The downloading from the API should also be able to handle this, as it is divided into multiple subtasks.

What if the pipeline were to run every day, at 7 am?

This is already taken care of, since the project uses Airflow.

What if the database needed to be accessed by 100+ people?

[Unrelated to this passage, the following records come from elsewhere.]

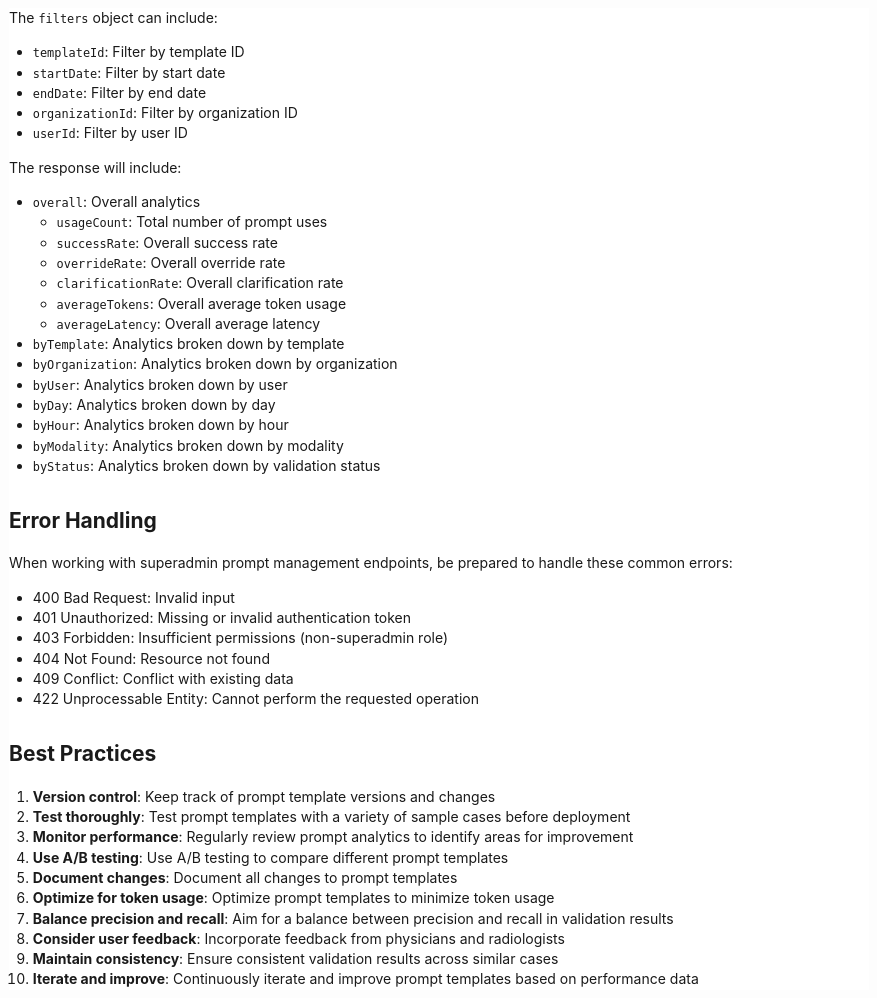 The `filters` object can include:
- `templateId`: Filter by template ID
- `startDate`: Filter by start date
- `endDate`: Filter by end date
- `organizationId`: Filter by organization ID
- `userId`: Filter by user ID

The response will include:
- `overall`: Overall analytics
  - `usageCount`: Total number of prompt uses
  - `successRate`: Overall success rate
  - `overrideRate`: Overall override rate
  - `clarificationRate`: Overall clarification rate
  - `averageTokens`: Overall average token usage
  - `averageLatency`: Overall average latency
- `byTemplate`: Analytics broken down by template
- `byOrganization`: Analytics broken down by organization
- `byUser`: Analytics broken down by user
- `byDay`: Analytics broken down by day
- `byHour`: Analytics broken down by hour
- `byModality`: Analytics broken down by modality
- `byStatus`: Analytics broken down by validation status

## Error Handling

When working with superadmin prompt management endpoints, be prepared to handle these common errors:

- 400 Bad Request: Invalid input
- 401 Unauthorized: Missing or invalid authentication token
- 403 Forbidden: Insufficient permissions (non-superadmin role)
- 404 Not Found: Resource not found
- 409 Conflict: Conflict with existing data
- 422 Unprocessable Entity: Cannot perform the requested operation

## Best Practices

1. **Version control**: Keep track of prompt template versions and changes
2. **Test thoroughly**: Test prompt templates with a variety of sample cases before deployment
3. **Monitor performance**: Regularly review prompt analytics to identify areas for improvement
4. **Use A/B testing**: Use A/B testing to compare different prompt templates
5. **Document changes**: Document all changes to prompt templates
6. **Optimize for token usage**: Optimize prompt templates to minimize token usage
7. **Balance precision and recall**: Aim for a balance between precision and recall in validation results
8. **Consider user feedback**: Incorporate feedback from physicians and radiologists
9. **Maintain consistency**: Ensure consistent validation results across similar cases
10. **Iterate and improve**: Continuously iterate and improve prompt templates based on performance data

Amazon Redshift should be able to scale in order to handle access from 100 + people.

How to run

Requirements:

  • Docker compose must be installed
  • A file called .env with the following variables:
    • AIRFLOW__CORE__SQL_ALCHEMY_CONN
    • AIRFLOW__CORE__EXECUTOR
    • AIRFLOW__CORE__FERNET_KEY
    • POSTGRES_USER
    • POSTGRES_PASSWORD
    • POSTGRES_DB
  • An AWS S3 bucket, with the bucket name assigned to the Airflow variable s3_bucket_name
  • An AWS Redshift instance with the credentials stored with the Airflow Conn Id redshift
  • AWS credentials stored with the Airflow Conn Id aws_credentials
  • Airflow can be run with the command docker-compose up. The DAGs should then be available in the Airflow UI.